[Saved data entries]
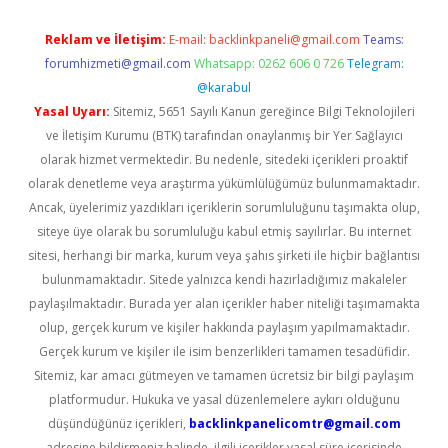
Reklam ve İletişim:
E-mail:
backlinkpaneli@gmail.com
Teams:
forumhizmeti@gmail.com
Whatsapp: 0262 606 0 726
Telegram:
@karabul
Yasal Uyarı:
Sitemiz, 5651 Sayılı Kanun gereğince Bilgi Teknolojileri
ve İletişim Kurumu (BTK) tarafından onaylanmış bir Yer Sağlayıcı
olarak hizmet vermektedir. Bu nedenle, sitedeki içerikleri proaktif
olarak denetleme veya araştırma yükümlülüğümüz bulunmamaktadır.
Ancak, üyelerimiz yazdıkları içeriklerin sorumluluğunu taşımakta olup,
siteye üye olarak bu sorumluluğu kabul etmiş sayılırlar. Bu internet
sitesi, herhangi bir marka, kurum veya şahıs şirketi ile hiçbir bağlantısı
bulunmamaktadır. Sitede yalnızca kendi hazırladığımız makaleler
paylaşılmaktadır. Burada yer alan içerikler haber niteliği taşımamakta
olup, gerçek kurum ve kişiler hakkında paylaşım yapılmamaktadır.
Gerçek kurum ve kişiler ile isim benzerlikleri tamamen tesadüfidir.
Sitemiz, kar amacı gütmeyen ve tamamen ücretsiz bir bilgi paylaşım
platformudur. Hukuka ve yasal düzenlemelere aykırı olduğunu
düşündüğünüz içerikleri,
backlinkpanelicomtr@gmail.com
adresine bildirmeniz halinde, ilgili içerikler yasal süre içerisinde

TASK ITEM - With images left out, the data must be transcribed exactly.

WRITTEN ANSWER -
Reklam ve İletişim:
E-mail:
backlinkpaneli@gmail.com
Teams:
forumhizmeti@gmail.com
Whatsapp: 0262 606 0 726
Telegram:
@karabul
Yasal Uyarı:
Sitemiz, 5651 Sayılı Kanun gereğince Bilgi Teknolojileri
ve İletişim Kurumu (BTK) tarafından onaylanmış bir Yer Sağlayıcı
olarak hizmet vermektedir. Bu nedenle, sitedeki içerikleri proaktif
olarak denetleme veya araştırma yükümlülüğümüz bulunmamaktadır.
Ancak, üyelerimiz yazdıkları içeriklerin sorumluluğunu taşımakta olup,
siteye üye olarak bu sorumluluğu kabul etmiş sayılırlar. Bu internet
sitesi, herhangi bir marka, kurum veya şahıs şirketi ile hiçbir bağlantısı
bulunmamaktadır. Sitede yalnızca kendi hazırladığımız makaleler
paylaşılmaktadır. Burada yer alan içerikler haber niteliği taşımamakta
olup, gerçek kurum ve kişiler hakkında paylaşım yapılmamaktadır.
Gerçek kurum ve kişiler ile isim benzerlikleri tamamen tesadüfidir.
Sitemiz, kar amacı gütmeyen ve tamamen ücretsiz bir bilgi paylaşım
platformudur. Hukuka ve yasal düzenlemelere aykırı olduğunu
düşündüğünüz içerikleri,
backlinkpanelicomtr@gmail.com
adresine bildirmeniz halinde, ilgili içerikler yasal süre içerisinde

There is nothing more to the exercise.